Provided passage =
┄┄┄┄┄┄

The debate regarding tax reform continues to dominate politics in Australia, with a number of alternative reforms being canvassed.
Of most relevance to business is the continued push to reduce the corporate income tax rate, with a rate of 25% having been mooted. In addition, the rate of GST and its scope continues to be hotly debated. One of the more interesting proposals for expanding the GST base is the suggestion that a modified version of the tax (referred to as the supplementary financial tax) be applied to certain financial services.
The Federal Court has handed down its decision in Chevron Australia Holdings Pty Ltd v Commissioner of Taxation. At issue in the case was the application of Australia's transfer pricing laws, as modified by Australia's double tax treaty obligations, to a related party loan. The decision is one of the first in the world regarding such a loan and the outcome of the case is being carefully reviewed both in Australia and abroad.

┄┄┄┄┄┄

Transcribe the passage on Australian tax developments word for word, starting at "The debate regarding" and ending at "certain financial services.".

Extracted data
┄┄┄┄┄┄

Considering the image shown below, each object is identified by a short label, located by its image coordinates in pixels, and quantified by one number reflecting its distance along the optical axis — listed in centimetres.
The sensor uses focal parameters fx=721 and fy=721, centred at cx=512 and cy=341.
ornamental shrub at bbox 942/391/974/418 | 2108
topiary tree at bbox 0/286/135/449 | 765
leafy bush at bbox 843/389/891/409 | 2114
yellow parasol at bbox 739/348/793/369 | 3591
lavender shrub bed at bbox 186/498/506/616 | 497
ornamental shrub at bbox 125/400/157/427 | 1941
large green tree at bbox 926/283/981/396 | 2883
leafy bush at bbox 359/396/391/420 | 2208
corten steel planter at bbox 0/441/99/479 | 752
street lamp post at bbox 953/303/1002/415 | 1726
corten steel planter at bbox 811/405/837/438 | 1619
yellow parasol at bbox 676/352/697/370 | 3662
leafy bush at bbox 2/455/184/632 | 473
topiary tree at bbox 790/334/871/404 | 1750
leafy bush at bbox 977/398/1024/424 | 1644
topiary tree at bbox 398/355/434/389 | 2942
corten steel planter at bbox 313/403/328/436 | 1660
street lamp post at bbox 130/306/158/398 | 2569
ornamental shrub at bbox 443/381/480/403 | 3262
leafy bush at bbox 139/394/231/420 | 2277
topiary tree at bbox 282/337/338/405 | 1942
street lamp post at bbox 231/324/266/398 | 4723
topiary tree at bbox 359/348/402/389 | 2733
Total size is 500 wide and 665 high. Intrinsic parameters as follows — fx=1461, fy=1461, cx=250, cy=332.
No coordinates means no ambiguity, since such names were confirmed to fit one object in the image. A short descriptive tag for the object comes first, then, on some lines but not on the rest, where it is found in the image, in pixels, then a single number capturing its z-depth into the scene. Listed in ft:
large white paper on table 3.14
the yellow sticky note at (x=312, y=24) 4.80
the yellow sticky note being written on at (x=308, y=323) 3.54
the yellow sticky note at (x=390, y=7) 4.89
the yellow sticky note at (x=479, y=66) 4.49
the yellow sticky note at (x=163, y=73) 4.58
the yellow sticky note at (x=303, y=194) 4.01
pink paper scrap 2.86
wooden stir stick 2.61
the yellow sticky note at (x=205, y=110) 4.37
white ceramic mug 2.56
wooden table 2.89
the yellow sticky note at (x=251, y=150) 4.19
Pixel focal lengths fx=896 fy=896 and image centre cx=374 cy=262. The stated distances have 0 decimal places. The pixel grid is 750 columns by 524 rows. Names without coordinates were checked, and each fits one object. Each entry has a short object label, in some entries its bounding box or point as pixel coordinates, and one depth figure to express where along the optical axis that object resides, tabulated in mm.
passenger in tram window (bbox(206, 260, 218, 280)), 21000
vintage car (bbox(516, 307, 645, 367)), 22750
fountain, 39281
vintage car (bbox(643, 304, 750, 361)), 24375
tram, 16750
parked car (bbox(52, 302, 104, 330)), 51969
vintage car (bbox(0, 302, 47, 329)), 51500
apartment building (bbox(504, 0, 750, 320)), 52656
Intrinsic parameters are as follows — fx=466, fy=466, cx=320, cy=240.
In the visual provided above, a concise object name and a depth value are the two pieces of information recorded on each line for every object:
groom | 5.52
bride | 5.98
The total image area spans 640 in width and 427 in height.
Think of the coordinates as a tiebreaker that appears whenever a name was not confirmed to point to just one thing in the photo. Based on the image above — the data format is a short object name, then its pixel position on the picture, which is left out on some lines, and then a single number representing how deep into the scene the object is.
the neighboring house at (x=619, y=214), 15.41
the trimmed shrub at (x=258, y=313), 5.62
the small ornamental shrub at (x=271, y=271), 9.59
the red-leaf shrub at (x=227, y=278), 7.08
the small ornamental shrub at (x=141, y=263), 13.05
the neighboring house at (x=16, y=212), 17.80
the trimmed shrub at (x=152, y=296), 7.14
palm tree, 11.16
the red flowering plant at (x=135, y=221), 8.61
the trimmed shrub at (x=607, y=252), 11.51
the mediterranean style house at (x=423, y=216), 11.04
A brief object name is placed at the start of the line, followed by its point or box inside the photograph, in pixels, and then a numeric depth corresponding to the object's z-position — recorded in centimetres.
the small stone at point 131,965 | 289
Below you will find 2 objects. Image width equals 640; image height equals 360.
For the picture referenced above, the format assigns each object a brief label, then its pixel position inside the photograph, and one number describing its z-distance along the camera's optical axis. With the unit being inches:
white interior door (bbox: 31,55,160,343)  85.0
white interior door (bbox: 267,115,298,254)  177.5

┄┄┄┄┄┄

Exercise result =
The debate regarding tax reform continues to dominate politics in Australia, with a number of alternative reforms being canvassed.
Of most relevance to business is the continued push to reduce the corporate income tax rate, with a rate of 25% having been mooted. In addition, the rate of GST and its scope continues to be hotly debated. One of the more interesting proposals for expanding the GST base is the suggestion that a modified version of the tax (referred to as the supplementary financial tax) be applied to certain financial services.